Europe is to offer more financial and language support to revive interest in mobility scheme. Ian Mundell reports
Declining involvement in the Erasmus student mobility programme is worrying the European Commission.
The fall in participation is particularly marked in the case of the UK, but Ján Figel`, the European Union Education Commissioner, said there were less dramatic declines in the numbers of Irish, Icelandic, Italian and Romanian students participating in the programme. Last month, Mr Figel` told a workshop in Brussels on the future of Erasmus that the Commission was looking at the situation and hoping to address some of the causes.
The average student grant will increase from €140 (£83) to €200 a month, and Mr Figel` said that he wanted to give more support for intensive language courses before students go abroad, and for there to be additional language teaching during the placement.
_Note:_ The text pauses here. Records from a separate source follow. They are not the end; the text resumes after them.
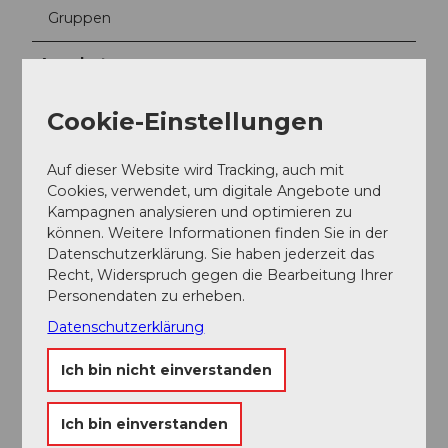
Gruppen
Angebote
Brunch
Cookie-Einstellungen
Abendessen
Auf dieser Website wird Tracking, auch mit
Cookies, verwendet, um digitale Angebote und
Kampagnen analysieren und optimieren zu
Snacks
können. Weitere Informationen finden Sie in der
Datenschutzerklärung. Sie haben jederzeit das
Mittagessen
Recht, Widerspruch gegen die Bearbeitung Ihrer
Personendaten zu erheben.
Online-Reservation möglich
Datenschutzerklärung
À la Carte
Ich bin nicht einverstanden
Feste/Hochzeiten
Ich bin einverstanden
British students at the workshop, organised by the UK Erasmus Student Committee, appealed for Europe not to give up on the UK as a participant in the programme, despite declining British involvement.
"Although traditionally a Eurosceptic country, the UK is not a hopeless case," Jonathan Agar, president of the committee, said. He argued that it was in the interests of the EU for the UK decline to be addressed, as universities get Erasmus money only for outgoing students, and incoming students pay no fees.
"As outgoing rates for the UK fall, it becomes less financially viable for incoming students to be accepted at British universities. A problem for one member state is a problem for all member states."
UK participation in Erasmus, which was already lower than those of Germany and France, fell from 7,973 students in 2002-03 to 7,214 students in 2004-05.
Promoting and supporting Erasmus is often seen as a low priority in the UK compared with attracting fee-paying foreign students.
While financial concerns and poor language skills are considered significant factors in falling UK demand for Erasmus places, the workshop concluded that the main problem was still a lack of awareness about the scheme.
"The antipathy of UK students is not as ingrained as we feared, but they need information to make informed decisions about whether or not they want to study abroad," said Helen Mobey, a member of the UK committee.
Mr Agar appealed for EU and UK support for the work his committee members were doing on initiatives such as establishing Erasmus societies in universities and giving talks in schools. "They need to place confidence in the students themselves to promote Erasmus to their peers," he said.
The workshop also recommended setting up a database to enable Erasmus students to exchange accommodation during their periods abroad.